A girl called Yamuna was born in 1865—unwanted and mistreated by her own mother who was hoping for a son after two daughters. But the girl was brave and resilient. As was the practice in those days, she was married at age eleven to a man twenty year her senior. Again as was the custom then (which is still quite prevalent) her name is changed to Anandi. Her husband Gopal Joshi fancies himself as a social reformer and ‘allows’ her an education.
The true-grit story of Yamuna/Anandi forms the basis of Manoj Shah’s play Dr Anandibai Joshi: Like, Comment, Share, written by Geeta Manek and performed by Manasi Prabhakar Joshi. Shah is partial to minimalistic solo-actor productions, so that the story and its message can be conveyed without dilution.
Anandibai
Perhaps to appeal to a younger audience, the playwright has woven in today’s social media lingo, but the story remains powerful as it is. Anandi gives birth to a son when she is only twelve, and loses him. Even though it seems like an impossible dream, she hopes to become a doctor, so that she can help other women like herself. This was a time when a girl going to school was spat at and had stones flung at her.
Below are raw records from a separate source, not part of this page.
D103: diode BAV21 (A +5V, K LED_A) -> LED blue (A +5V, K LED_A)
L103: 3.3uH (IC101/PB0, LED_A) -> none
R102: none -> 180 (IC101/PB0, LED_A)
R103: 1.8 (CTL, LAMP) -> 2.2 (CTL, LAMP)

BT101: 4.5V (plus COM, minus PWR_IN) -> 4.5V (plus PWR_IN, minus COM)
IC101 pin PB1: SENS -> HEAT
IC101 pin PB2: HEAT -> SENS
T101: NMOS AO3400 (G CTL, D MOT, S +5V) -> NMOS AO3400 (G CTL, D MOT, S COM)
When they move to Calcutta, she manages to get the support of some of the British people there, and an open invitation from an Amerian woman called Theodicia Carpenter, who offers her all help and a home if she decides to go to New York to study medicine. Against all opposition from conservatives, she makes the arduous two-month journey by ship, and Theodicia makes good on her promise to help the young woman.
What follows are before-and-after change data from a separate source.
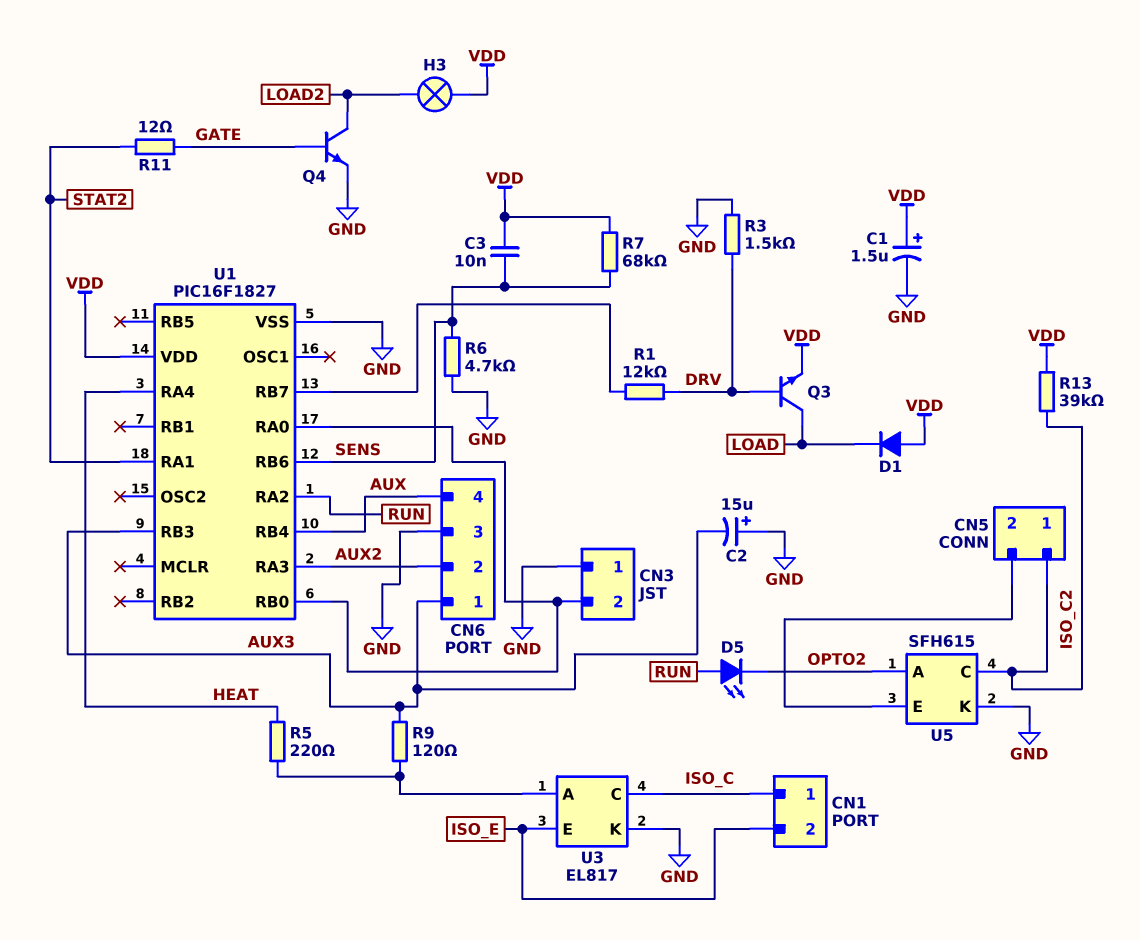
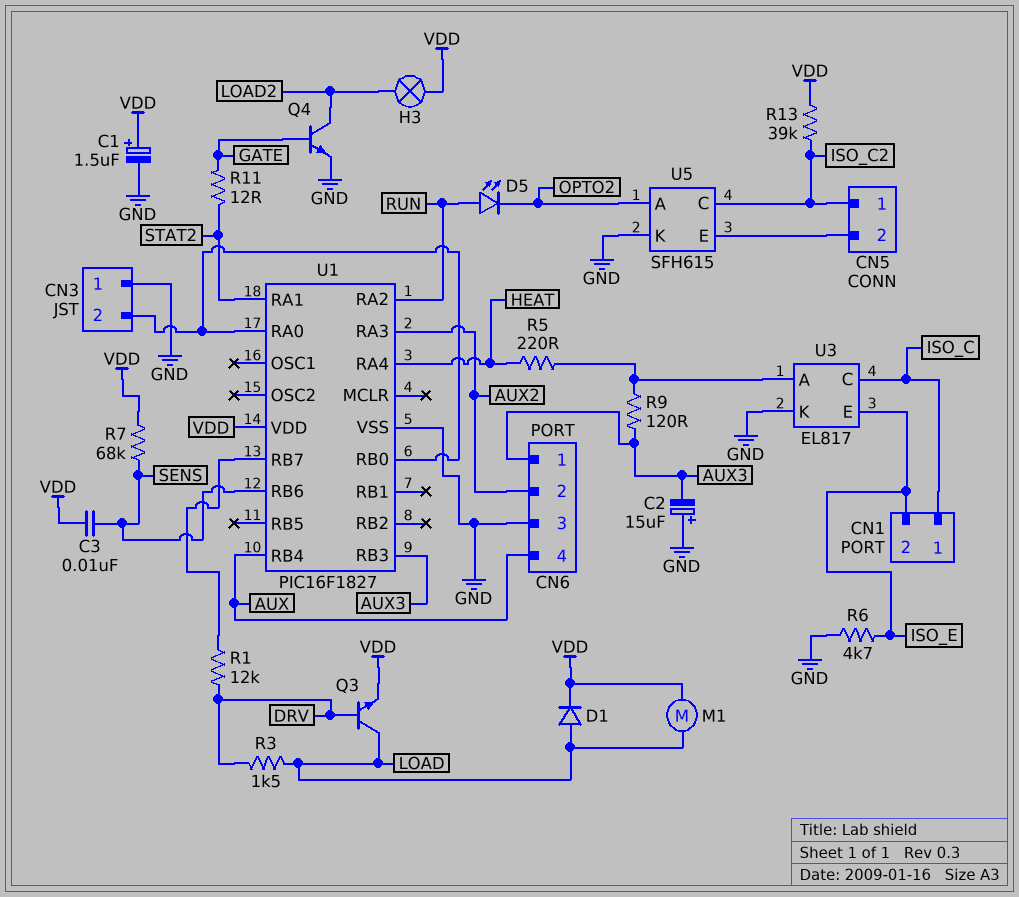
D1: diode (A VDD, K LOAD) -> diode (A LOAD, K VDD)
M1: none -> motor (LOAD, VDD)
R3: 1.5k (DRV, GND) -> 1.5k (DRV, LOAD)
R6: 4.7k (GND, SENS) -> 4.7k (GND, ISO_E)

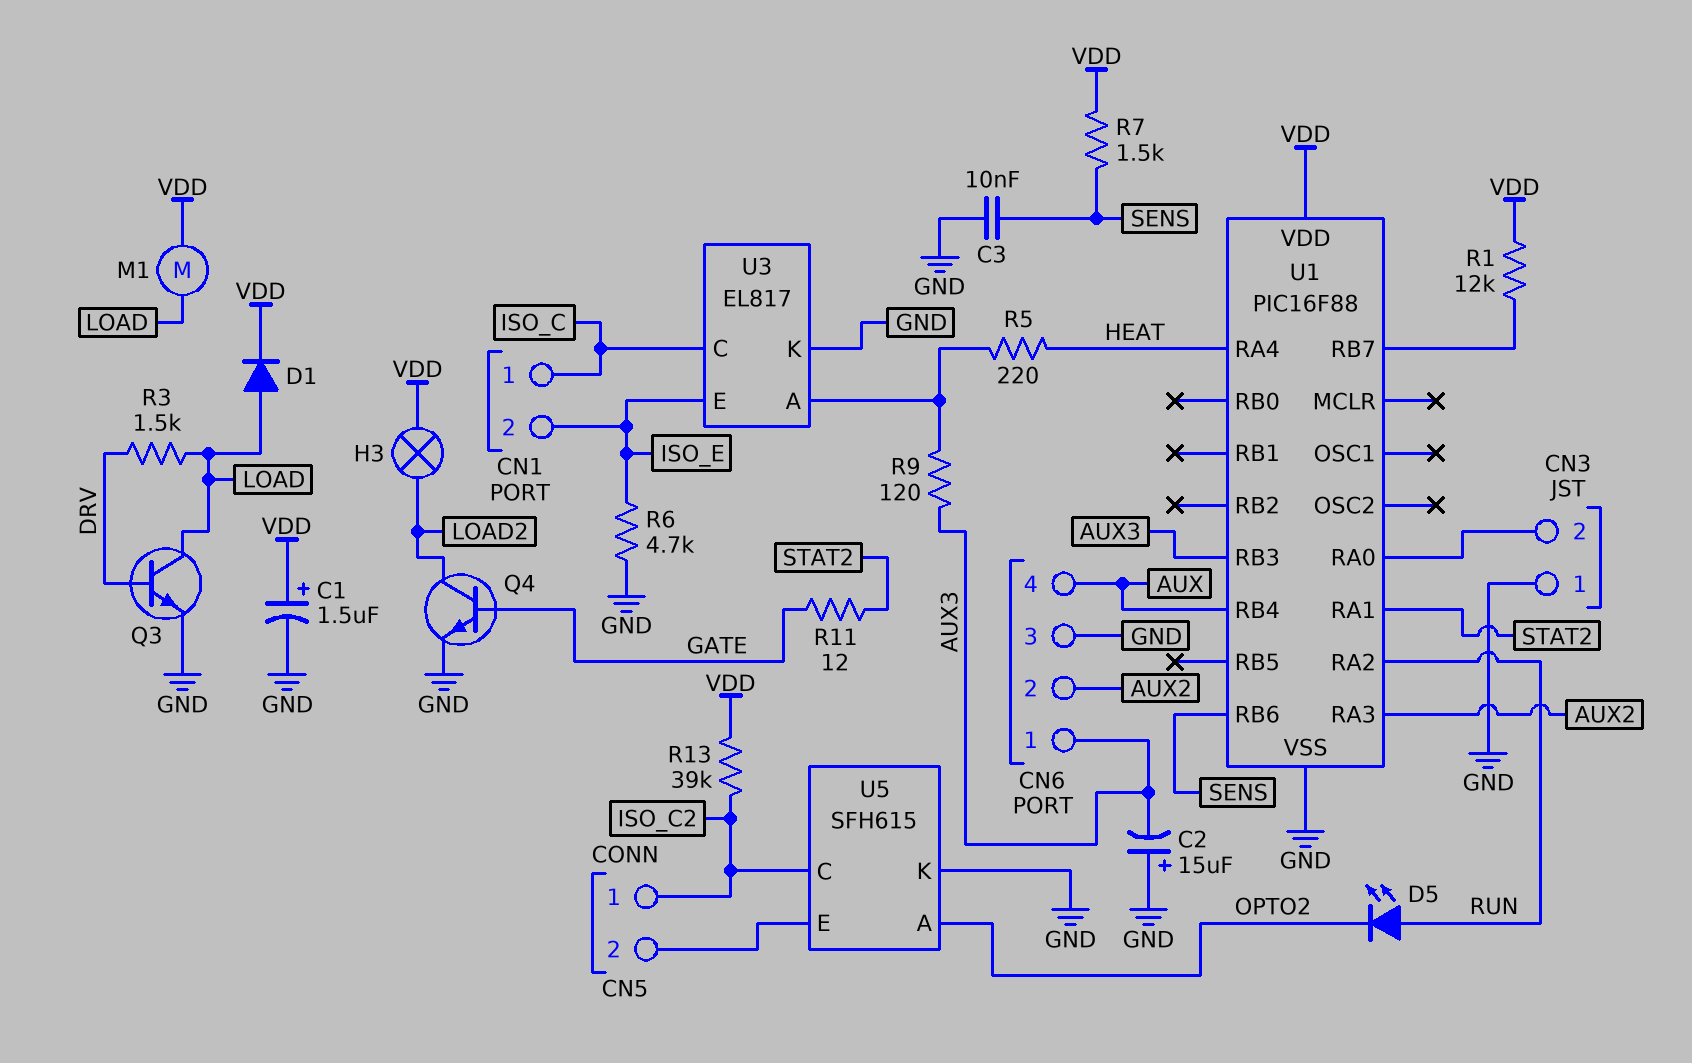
C3: 10nF (SENS, VDD) -> 10nF (GND, SENS)
Q3: NPN (B DRV, C LOAD, E VDD) -> NPN (B DRV, C LOAD, E GND)
R1: 12k (DRV, U1/RB7) -> 12k (U1/RB7, VDD)
R7: 68k (SENS, VDD) -> 1.5k (SENS, VDD)
U1: PIC16F1827 -> PIC16F88
U1 pin RB0: CN3/2 -> none

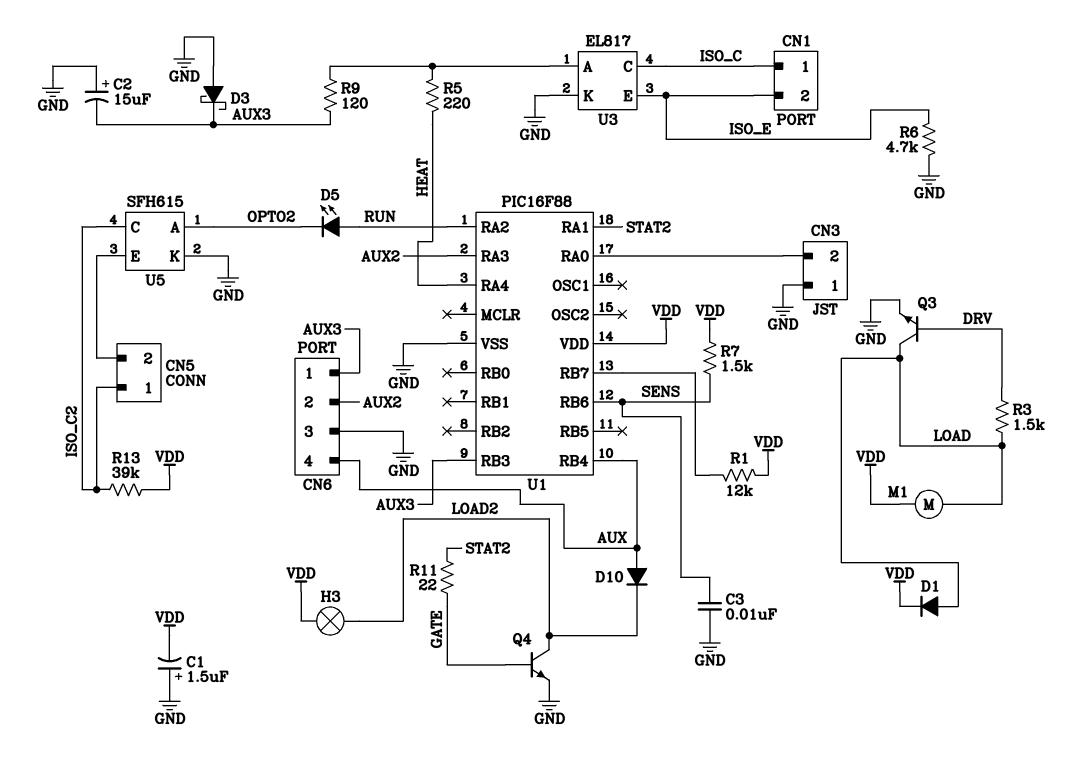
C1: 1.5uF (plus VDD, minus GND) -> 1.5uF (plus GND, minus VDD)
D3: none -> schottky (A GND, K AUX3)
D10: none -> diode (A AUX, K LOAD2)
R11: 12 (GATE, STAT2) -> 22 (GATE, STAT2)

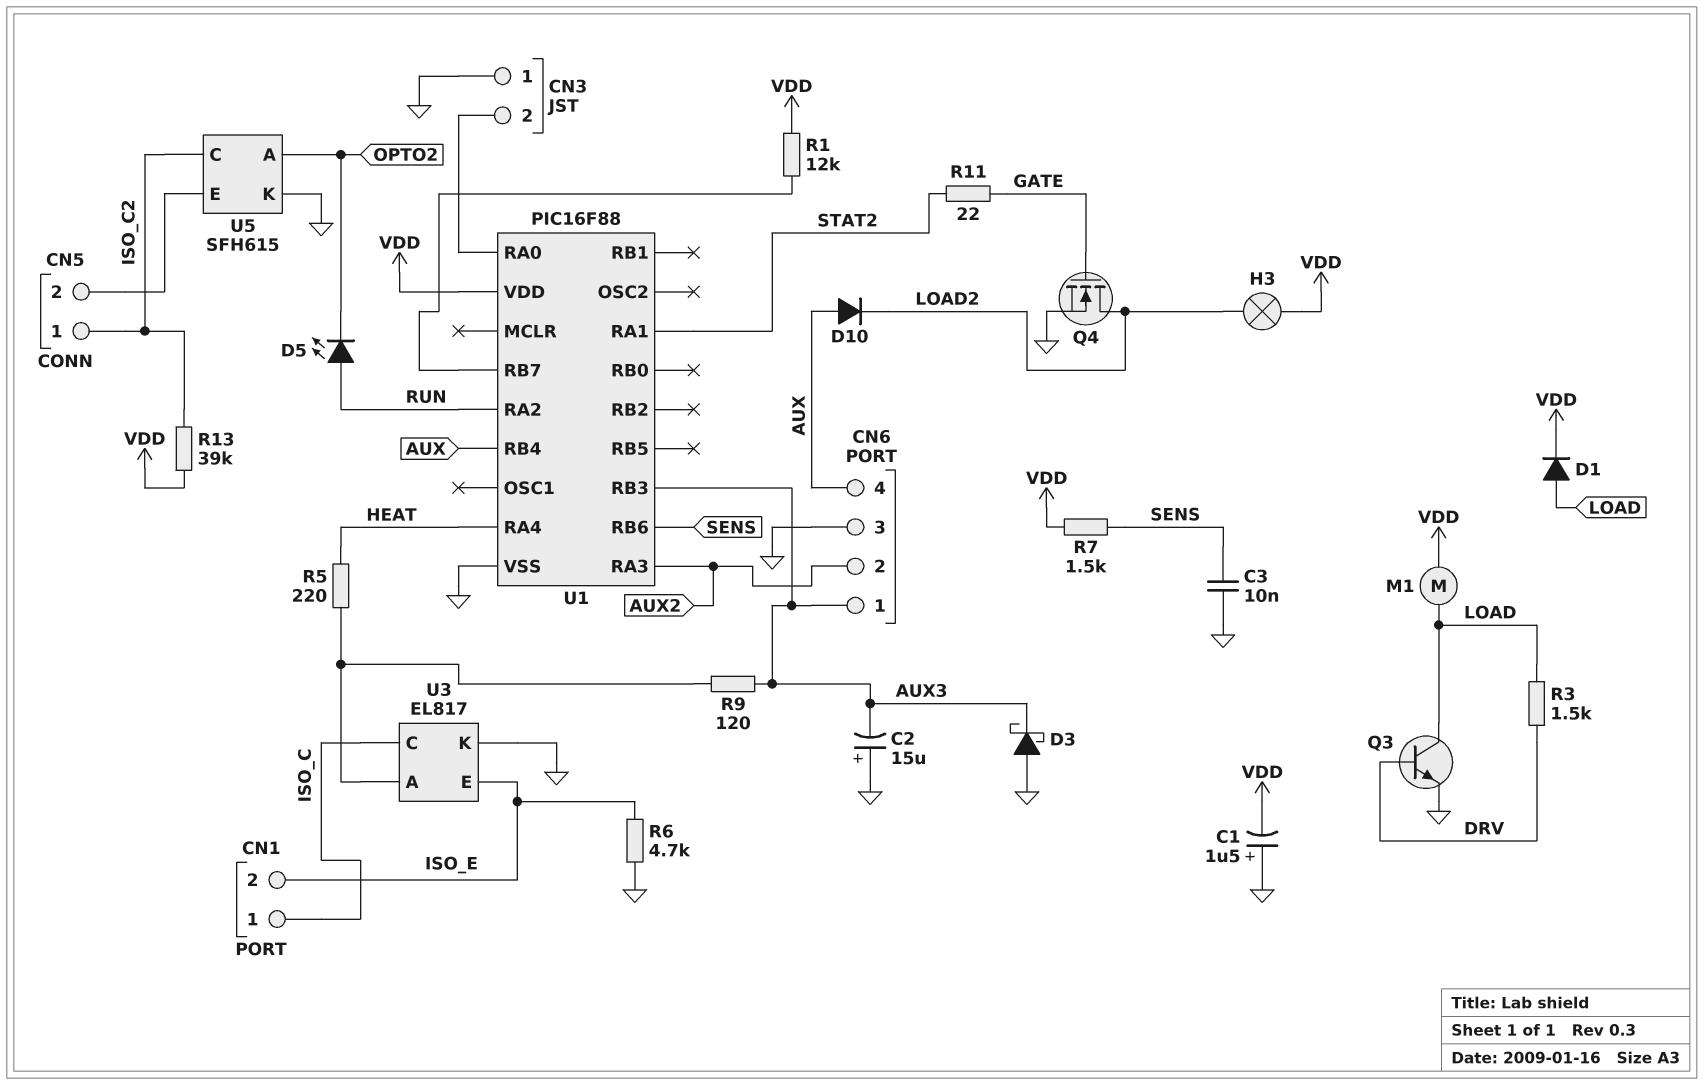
Q4: NPN (B GATE, C LOAD2, E GND) -> NMOS (G GATE, D LOAD2, S GND)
Anandi gets into medical school, when there were very few white women encouraged to go for higher education. Battling the cold, near starvation and nasty letters from her suspicious husband, she gets through medical school, and returns to India in triumph as Dr Anandibai Joshi, India’s first female doctor. But she contracted tuberculous and died a few months later, when she was barely twenty-two.
She may not have been able to practice, but Anandibai’s struggle and success made it possible for women like Rakhmabai and Kadambini Ganguly to become doctors and then open the floodgates for others to follow.
indiatoday.in
Geeta Manek has infused some humour into the play and director Manoj Shah has got Manasi Prabhakar Joshi to act with admirable vivacity for two hours on a nearly empty stage with just a backdrop of green nine-yard saris that Dr Anandibai wore.
It is a fascinating story, well documented in books and television series, but it still needs to be told again and again, because it is an inspiration for women, or for anybody, who wants to fight the word ‘impossible.’